Rafał Sonik awansował na pozycję wicelidera po 11 etapach Rajdu Dakar. Zawsze się wydaje, że można było bardziej przycisnąć. Najważniejsze, że nie uszkodziłem quada, że nie zrobiłem mu krzywdy i że krzywdy nie zrobiłem sobie - cieszył się na mecie w El Salvador, w samym środku pustyni Atakama. Etap zakończył na czwartej pozycji.

Czwartkowy odcinek długości 605 km, ciągnący się po zdradliwych wydmach, najszybciej - w 8 godzin i 47 minut - pokonał Chilijczyk Ignacio Casale. Krakowianin przybył na metę 19 minut i 27 sekund po nim.

Jestem trochę przymulony, ale to przejdzie do rana. Nie rozróżniam, czy było bardziej, czy mniej męcząco. Był to jeden z tych etapów, które decydują o wynikach rajdu. Wczoraj popełniłem błąd, to dziś postanowiłem już się nie mylić. W zasadzie to się udało - mówił na mecie Sonik, którego oficjalnym patronem radiowym jest RMF FM.

Przyznał, że miejscami mógł jechać szybciej. To zawsze się tak wydaje, że można było bardziej przycisnąć. Najważniejsze, że nie uszkodziłem quada, że nie zrobiłem mu krzywdy i że krzywdy nie zrobiłem sobie. Bo jakbym pojechał o 5 czy 10 km szybciej, ale rozwalił koło, ośkę, czy wahacze, byłoby dużo gorzej. Więc nie mam powodów, żeby być niezadowolonym z tego odcinka - podkreślił.

Dodał, że na wydmach na pierwszym podjeździe silnik zagrzał się do 118 stopni. Poszliśmy w wydmy prosto z kamieni, a na kamieniach trzeba mieć wysokie ciśnienie w oponach, natomiast na wydmach niskie. Więc nie wiedząc, że będzie taki pierwszy morderczy podjazd pod te wydmy, jeszcze nie zszedłem z ciśnieniami.
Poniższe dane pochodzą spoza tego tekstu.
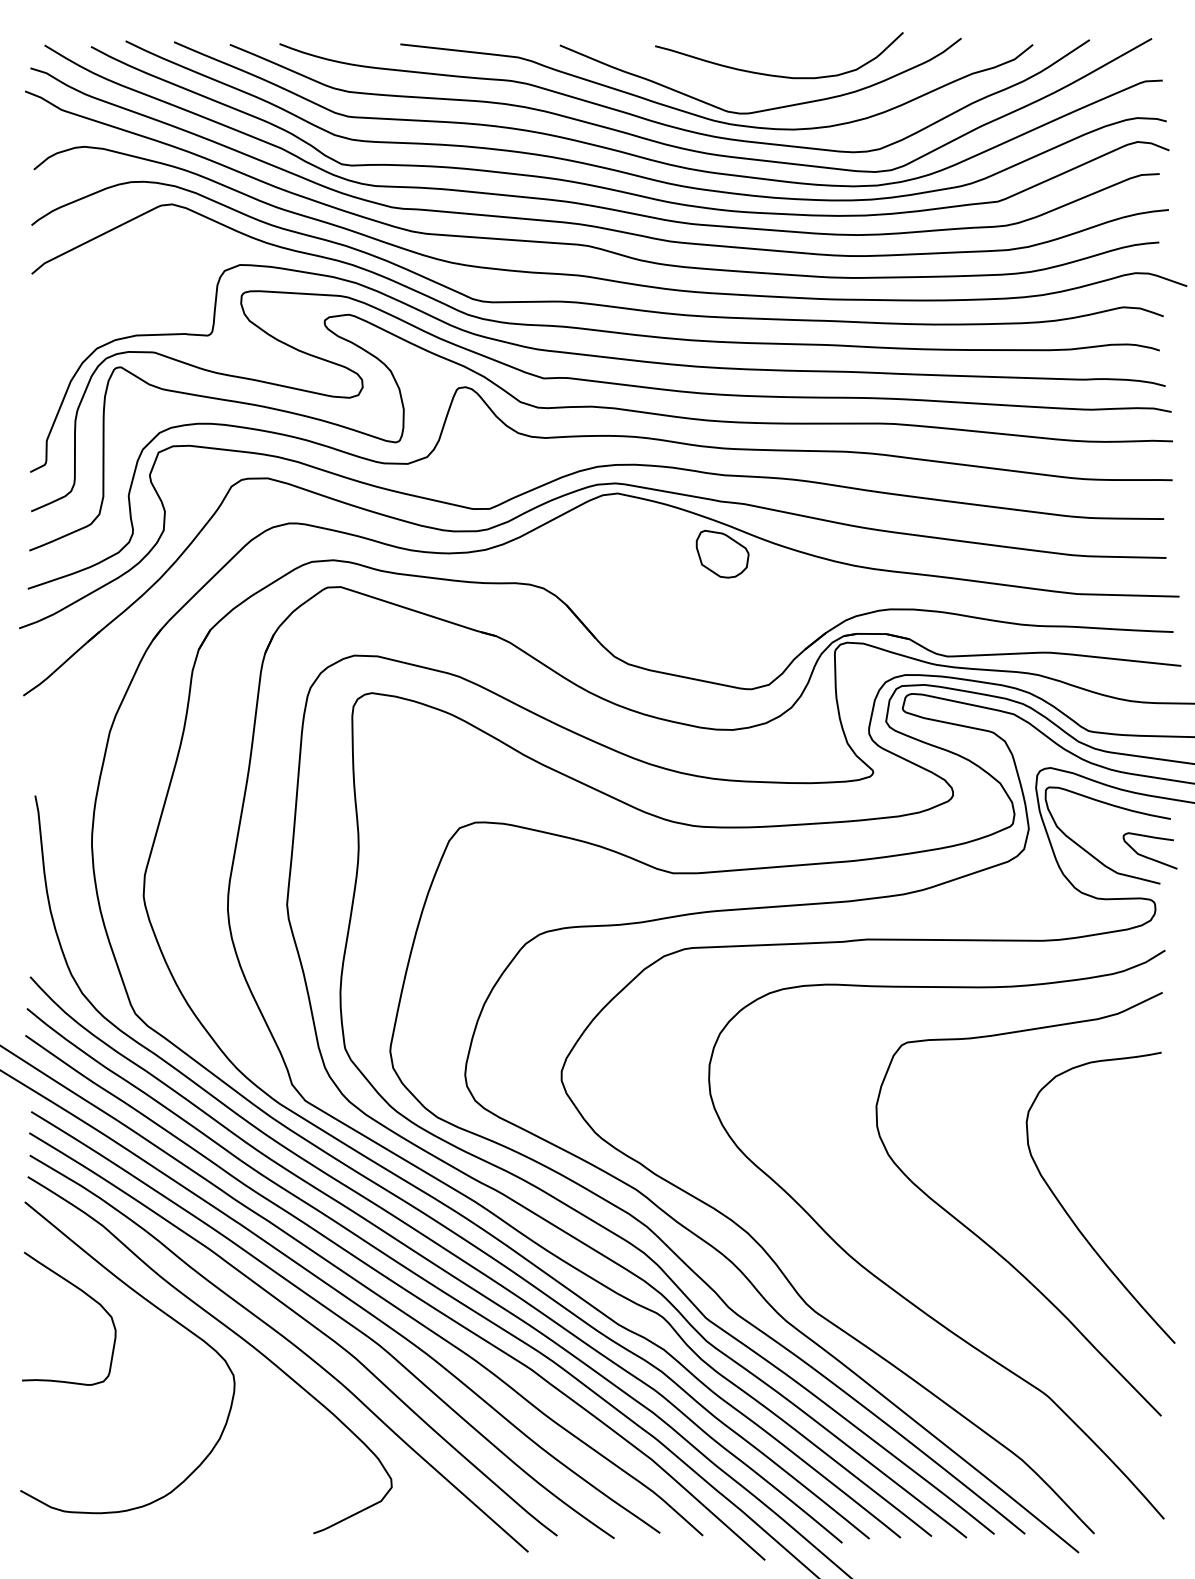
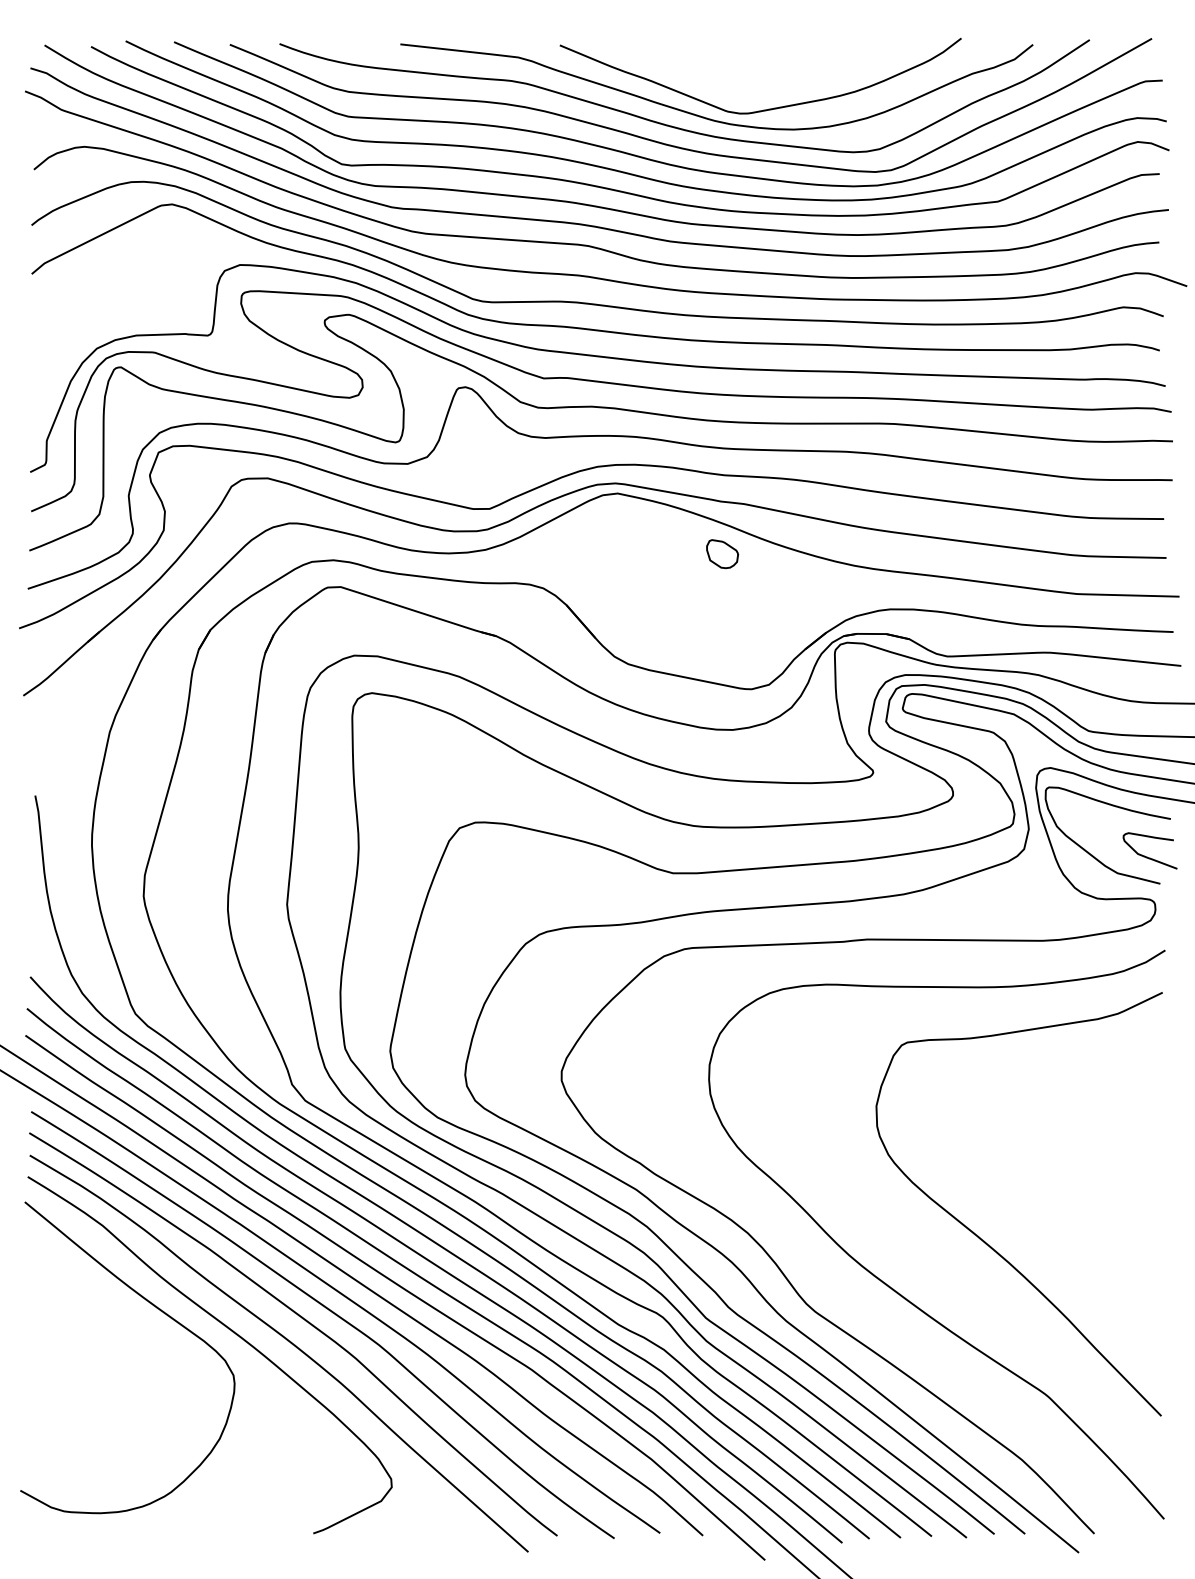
curve at (773, 74): present -> none
part at (722, 553) size: 55x50 px -> 34x31 px
curve at (1071, 1217): present -> none
curve at (87, 1296): present -> none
W efekcie silnik się przegrzał, musiałem się zatrzymać i go schładzać - relacjonował.

Kapitan Poland National Team wspomniał, że na trasie mijał Sergio Lafuente i informacja organizatorów o zepsutym silniku Urugwajczyka była "kaczką". Urwał osłonę dolną wahacza tylnego, skrzywił zębatkę i tarczę hamulcową. Było mnóstwo rzek, kamieni, głazów i przejazdów przez skały. Tam trzeba jechać super miękko i delikatnie. A on od początku jechał zdecydowanie szybciej, niż na to pozwalał teren i jego umiejętności. Nie jest Chilijczykiem, więc nie mógł też liczyć, że w 15 minut dostarczą mu wszystkie potrzebne części, raz-dwa się naprawi i będzie mógł jechać dalej, tak jak Casale - zaznaczył.

Dzisiaj przedostatni etap - z El Salvador do La Sereny z odcinkiem specjalnym długości 349 km.